### TASK INPUT

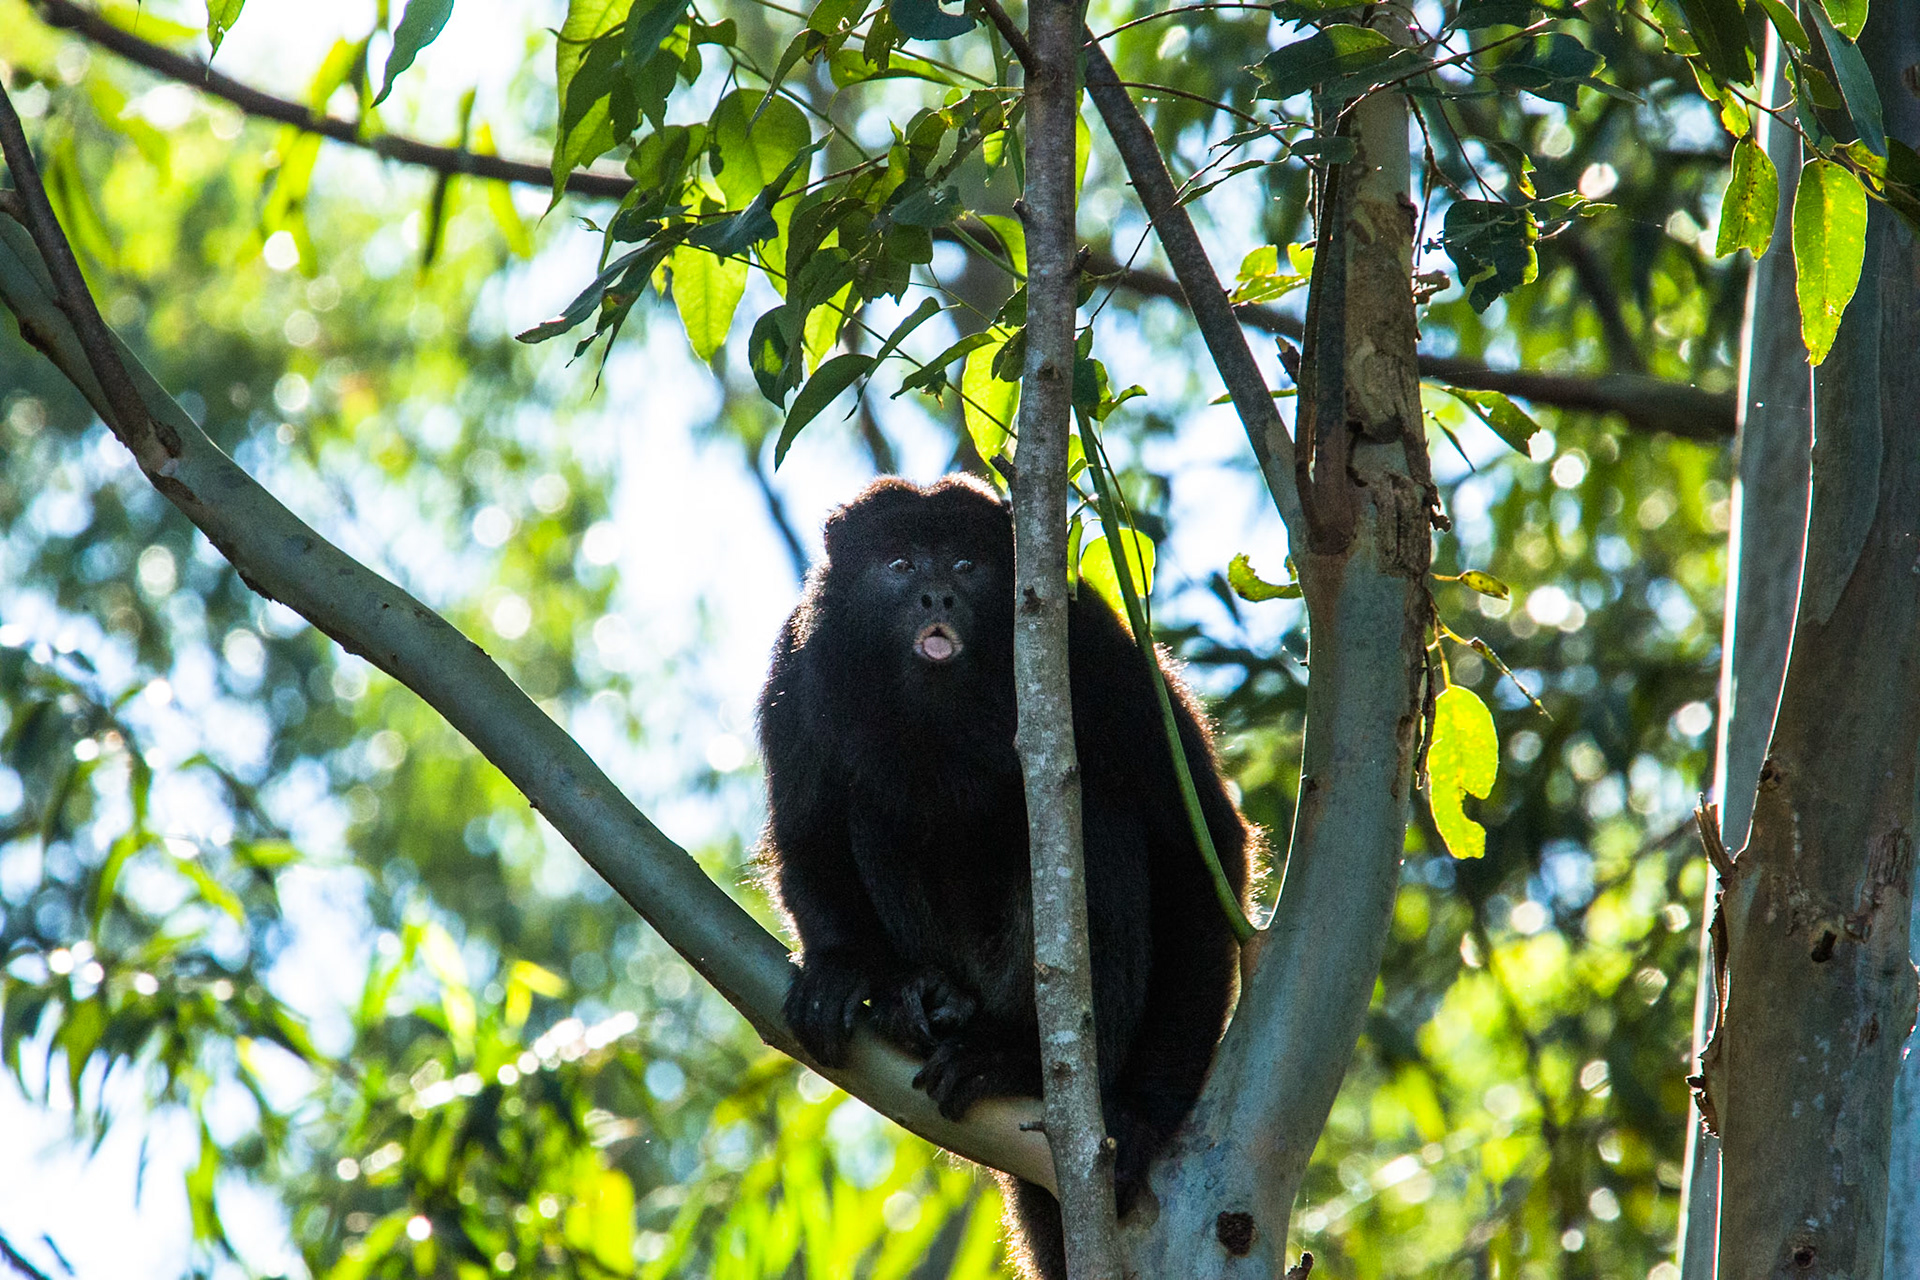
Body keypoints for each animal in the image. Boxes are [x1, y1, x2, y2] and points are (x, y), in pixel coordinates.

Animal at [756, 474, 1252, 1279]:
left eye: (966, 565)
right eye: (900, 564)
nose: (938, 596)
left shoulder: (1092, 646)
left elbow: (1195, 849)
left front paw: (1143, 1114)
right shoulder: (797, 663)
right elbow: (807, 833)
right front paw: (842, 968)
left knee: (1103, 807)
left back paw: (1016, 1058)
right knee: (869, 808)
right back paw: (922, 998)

### WORK INSTRUCTIONS
From the data above, copy each line that has the string "left".

### ANSWER SECTION
left eye: (966, 565)
left shoulder: (1092, 646)
left elbow: (1195, 849)
left front paw: (1143, 1114)
left knee: (1103, 807)
left back paw: (1016, 1058)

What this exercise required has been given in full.